- **Source records**:
*** Begin section ***
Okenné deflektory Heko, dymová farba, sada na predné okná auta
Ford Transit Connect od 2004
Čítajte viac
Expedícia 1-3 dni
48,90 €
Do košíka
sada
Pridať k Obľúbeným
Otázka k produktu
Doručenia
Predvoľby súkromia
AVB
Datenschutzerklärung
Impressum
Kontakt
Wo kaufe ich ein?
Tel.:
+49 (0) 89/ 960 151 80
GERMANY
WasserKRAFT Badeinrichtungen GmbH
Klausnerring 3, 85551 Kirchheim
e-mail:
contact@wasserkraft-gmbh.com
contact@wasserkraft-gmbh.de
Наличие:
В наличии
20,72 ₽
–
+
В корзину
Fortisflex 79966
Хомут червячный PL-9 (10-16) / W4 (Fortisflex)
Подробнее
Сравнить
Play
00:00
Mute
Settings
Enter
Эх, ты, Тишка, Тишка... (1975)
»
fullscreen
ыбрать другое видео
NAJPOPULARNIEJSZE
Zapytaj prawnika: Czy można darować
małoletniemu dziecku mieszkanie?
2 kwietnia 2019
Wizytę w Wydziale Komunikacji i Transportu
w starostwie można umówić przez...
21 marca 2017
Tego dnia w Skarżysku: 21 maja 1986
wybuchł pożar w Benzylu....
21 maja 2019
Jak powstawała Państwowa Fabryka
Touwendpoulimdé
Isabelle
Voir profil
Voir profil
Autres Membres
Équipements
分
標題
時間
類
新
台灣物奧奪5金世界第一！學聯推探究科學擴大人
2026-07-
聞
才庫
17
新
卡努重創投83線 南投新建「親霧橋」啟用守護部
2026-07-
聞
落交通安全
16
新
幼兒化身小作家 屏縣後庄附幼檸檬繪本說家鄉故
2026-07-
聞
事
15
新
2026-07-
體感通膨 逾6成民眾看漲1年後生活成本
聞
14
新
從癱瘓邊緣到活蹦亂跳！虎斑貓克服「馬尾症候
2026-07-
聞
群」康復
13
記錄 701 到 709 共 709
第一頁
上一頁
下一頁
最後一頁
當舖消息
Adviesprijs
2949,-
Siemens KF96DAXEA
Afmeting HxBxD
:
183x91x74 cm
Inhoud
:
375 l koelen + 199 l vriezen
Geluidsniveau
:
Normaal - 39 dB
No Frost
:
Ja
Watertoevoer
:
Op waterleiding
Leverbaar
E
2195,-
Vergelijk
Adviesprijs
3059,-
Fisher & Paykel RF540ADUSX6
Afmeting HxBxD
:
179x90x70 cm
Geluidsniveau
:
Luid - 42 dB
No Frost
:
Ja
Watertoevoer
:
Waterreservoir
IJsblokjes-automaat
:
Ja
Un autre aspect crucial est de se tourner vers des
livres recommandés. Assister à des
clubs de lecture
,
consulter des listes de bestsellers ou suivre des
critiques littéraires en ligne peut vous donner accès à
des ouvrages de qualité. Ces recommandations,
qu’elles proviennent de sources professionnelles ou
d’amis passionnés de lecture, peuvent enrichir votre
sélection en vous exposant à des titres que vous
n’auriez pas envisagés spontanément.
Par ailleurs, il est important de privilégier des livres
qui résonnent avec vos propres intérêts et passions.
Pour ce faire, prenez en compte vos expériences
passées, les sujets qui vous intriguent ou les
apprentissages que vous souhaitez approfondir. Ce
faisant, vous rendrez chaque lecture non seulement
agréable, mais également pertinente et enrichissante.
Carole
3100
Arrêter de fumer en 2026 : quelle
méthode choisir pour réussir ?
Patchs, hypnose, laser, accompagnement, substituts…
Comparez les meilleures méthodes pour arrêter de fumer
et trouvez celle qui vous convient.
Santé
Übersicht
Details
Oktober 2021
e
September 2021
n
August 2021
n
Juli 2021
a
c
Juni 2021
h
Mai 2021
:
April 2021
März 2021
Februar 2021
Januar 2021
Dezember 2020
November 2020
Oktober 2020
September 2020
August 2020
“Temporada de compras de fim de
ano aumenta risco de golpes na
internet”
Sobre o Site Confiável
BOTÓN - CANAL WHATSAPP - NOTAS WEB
*** End section ***
- **About this exercise**: With every line intact, print the records above again.

- **Exercise result**:
Okenné deflektory Heko, dymová farba, sada na predné okná auta
Ford Transit Connect od 2004
Čítajte viac
Expedícia 1-3 dni
48,90 €
Do košíka
sada
Pridať k Obľúbeným
Otázka k produktu
Doručenia
Predvoľby súkromia
AVB
Datenschutzerklärung
Impressum
Kontakt
Wo kaufe ich ein?
Tel.:
+49 (0) 89/ 960 151 80
GERMANY
WasserKRAFT Badeinrichtungen GmbH
Klausnerring 3, 85551 Kirchheim
e-mail:
contact@wasserkraft-gmbh.com
contact@wasserkraft-gmbh.de
Наличие:
В наличии
20,72 ₽
–
+
В корзину
Fortisflex 79966
Хомут червячный PL-9 (10-16) / W4 (Fortisflex)
Подробнее
Сравнить
Play
00:00
Mute
Settings
Enter
Эх, ты, Тишка, Тишка... (1975)
»
fullscreen
ыбрать другое видео
NAJPOPULARNIEJSZE
Zapytaj prawnika: Czy można darować
małoletniemu dziecku mieszkanie?
2 kwietnia 2019
Wizytę w Wydziale Komunikacji i Transportu
w starostwie można umówić przez...
21 marca 2017
Tego dnia w Skarżysku: 21 maja 1986
wybuchł pożar w Benzylu....
21 maja 2019
Jak powstawała Państwowa Fabryka
Touwendpoulimdé
Isabelle
Voir profil
Voir profil
Autres Membres
Équipements
分
標題
時間
類
新
台灣物奧奪5金世界第一！學聯推探究科學擴大人
2026-07-
聞
才庫
17
新
卡努重創投83線 南投新建「親霧橋」啟用守護部
2026-07-
聞
落交通安全
16
新
幼兒化身小作家 屏縣後庄附幼檸檬繪本說家鄉故
2026-07-
聞
事
15
新
2026-07-
體感通膨 逾6成民眾看漲1年後生活成本
聞
14
新
從癱瘓邊緣到活蹦亂跳！虎斑貓克服「馬尾症候
2026-07-
聞
群」康復
13
記錄 701 到 709 共 709
第一頁
上一頁
下一頁
最後一頁
當舖消息
Adviesprijs
2949,-
Siemens KF96DAXEA
Afmeting HxBxD
:
183x91x74 cm
Inhoud
:
375 l koelen + 199 l vriezen
Geluidsniveau
:
Normaal - 39 dB
No Frost
:
Ja
Watertoevoer
:
Op waterleiding
Leverbaar
E
2195,-
Vergelijk
Adviesprijs
3059,-
Fisher & Paykel RF540ADUSX6
Afmeting HxBxD
:
179x90x70 cm
Geluidsniveau
:
Luid - 42 dB
No Frost
:
Ja
Watertoevoer
:
Waterreservoir
IJsblokjes-automaat
:
Ja
Un autre aspect crucial est de se tourner vers des
livres recommandés. Assister à des
clubs de lecture
,
consulter des listes de bestsellers ou suivre des
critiques littéraires en ligne peut vous donner accès à
des ouvrages de qualité. Ces recommandations,
qu’elles proviennent de sources professionnelles ou
d’amis passionnés de lecture, peuvent enrichir votre
sélection en vous exposant à des titres que vous
n’auriez pas envisagés spontanément.
Par ailleurs, il est important de privilégier des livres
qui résonnent avec vos propres intérêts et passions.
Pour ce faire, prenez en compte vos expériences
passées, les sujets qui vous intriguent ou les
apprentissages que vous souhaitez approfondir. Ce
faisant, vous rendrez chaque lecture non seulement
agréable, mais également pertinente et enrichissante.
Carole
3100
Arrêter de fumer en 2026 : quelle
méthode choisir pour réussir ?
Patchs, hypnose, laser, accompagnement, substituts…
Comparez les meilleures méthodes pour arrêter de fumer
et trouvez celle qui vous convient.
Santé
Übersicht
Details
Oktober 2021
e
September 2021
n
August 2021
n
Juli 2021
a
c
Juni 2021
h
Mai 2021
:
April 2021
März 2021
Februar 2021
Januar 2021
Dezember 2020
November 2020
Oktober 2020
September 2020
August 2020
“Temporada de compras de fim de
ano aumenta risco de golpes na
internet”
Sobre o Site Confiável
BOTÓN - CANAL WHATSAPP - NOTAS WEB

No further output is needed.